Yields on Hungary's benchmark 10-year bond dropped 3 basis points to 8.02%, whilst five-year credit default swaps fell to 519.16bp, the lowest since May 9 according to Bloomberg. The forint, which spent most of the day sliding to a 0.8% loss against the euro, recovered to just a 0.1% fall to trade at 286.51 per euro at 7 pm on the news.
However, the seven months since Prime Minister Viktor Orban performed an about face to ask the IMF and EU for a loan programme have been filled with conflicting claims over what kind of help is likely.
Many still suspect Budapest of "doing a Turkey", in other words, dangling the prospect of a bailout to keep the markets off its back with little genuine intention to agree a deal. Should Hungary push for the programme it claims to be seeking, the talks are likely to turn out to be another long-winded process.

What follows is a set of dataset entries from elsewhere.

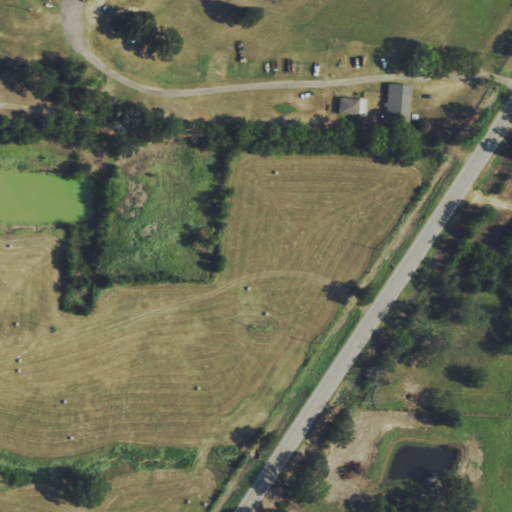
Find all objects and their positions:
road: (268, 77)
building: (397, 104)
building: (350, 106)
road: (375, 305)
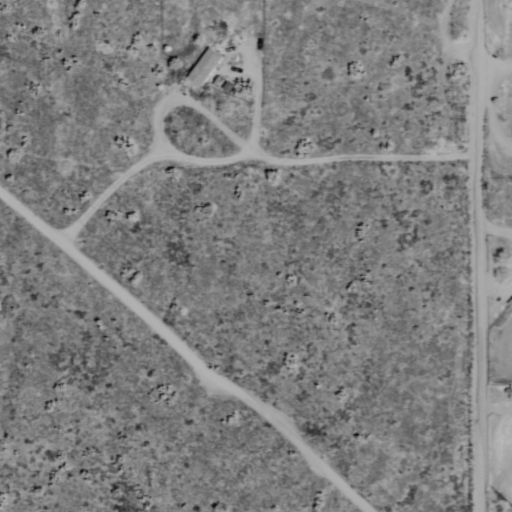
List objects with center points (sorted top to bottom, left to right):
building: (200, 69)
road: (509, 130)
road: (287, 161)
road: (475, 255)
road: (494, 408)
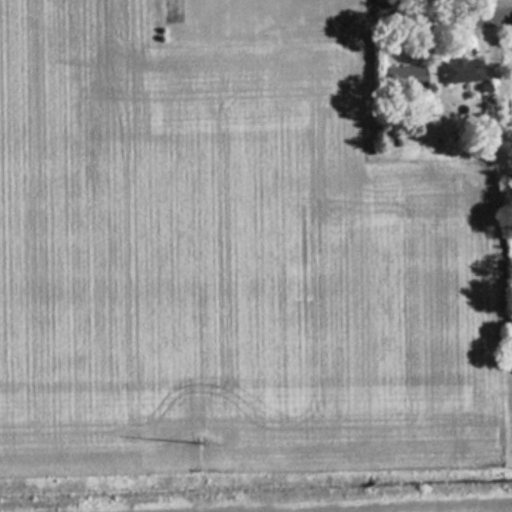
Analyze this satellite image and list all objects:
road: (487, 3)
road: (495, 6)
road: (375, 7)
road: (444, 14)
park: (271, 17)
park: (282, 17)
building: (462, 71)
building: (462, 71)
building: (404, 77)
building: (404, 77)
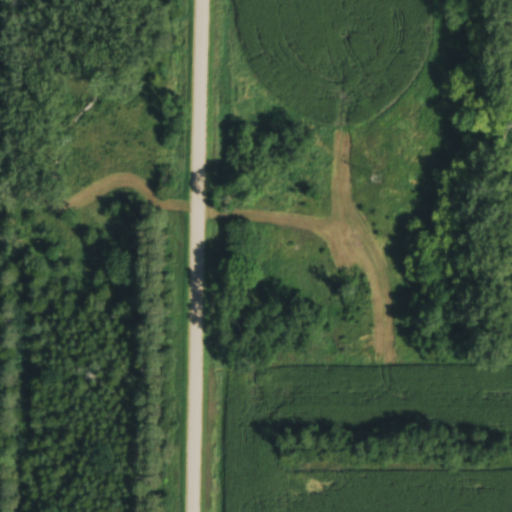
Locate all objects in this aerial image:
road: (200, 256)
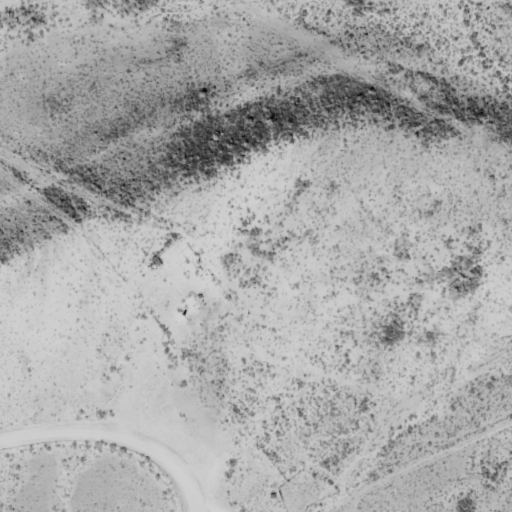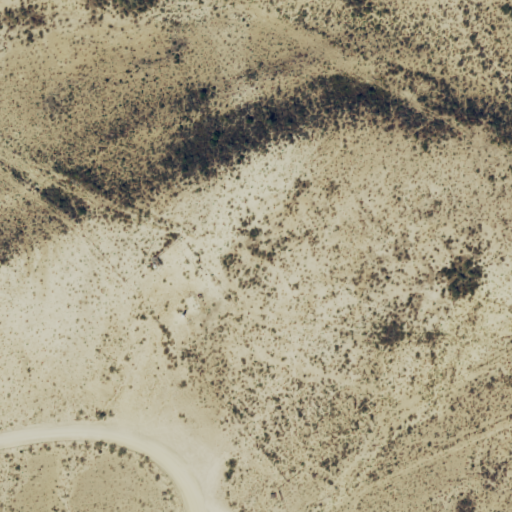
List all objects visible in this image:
road: (105, 457)
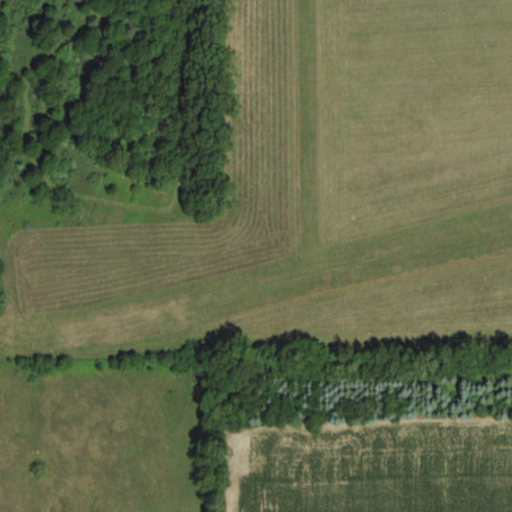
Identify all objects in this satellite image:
airport runway: (291, 289)
crop: (369, 470)
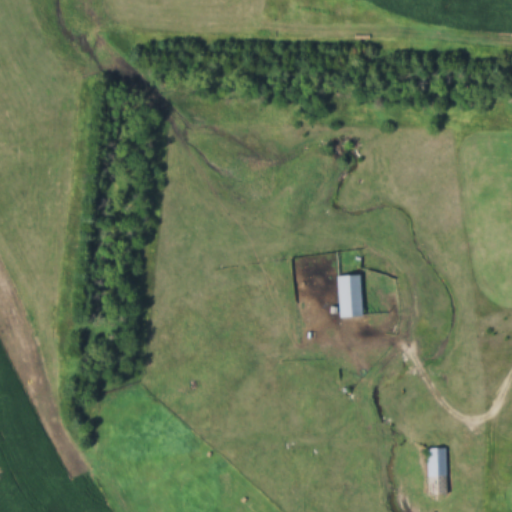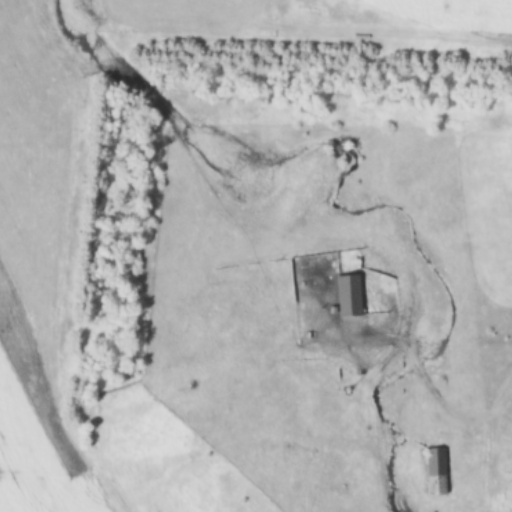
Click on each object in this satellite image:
building: (349, 296)
building: (434, 470)
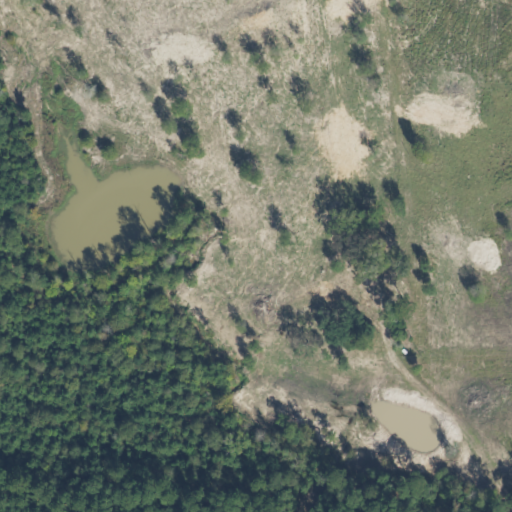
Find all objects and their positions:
road: (448, 404)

The IMF and EU will clearly demand stiff conditions on any loan programme, making it dependent on fiscal and economic targets, whilst they will also want to reign in Budapest's "unorthodox" economic policy-making, which has hit foreign investors particularly. It is that latter point that interests the markets also.
However, Hungary has a very different outlook, and has repeatedly claimed that it does not "need" a bailout to keep its head above water, but would like a safety net. In other words, it intends to seek a deal similar to a flexible credit line - a last resort buffer with little conditionality which is handed only to countries with a strong fiscal track record. That unrealistic demand appears to be yet another insurance policy against actually sealing any kind of deal, and the race between Hungary's current account surplus, its rollover debt obligations and the Eurozone crisis looks set to rumble onwards.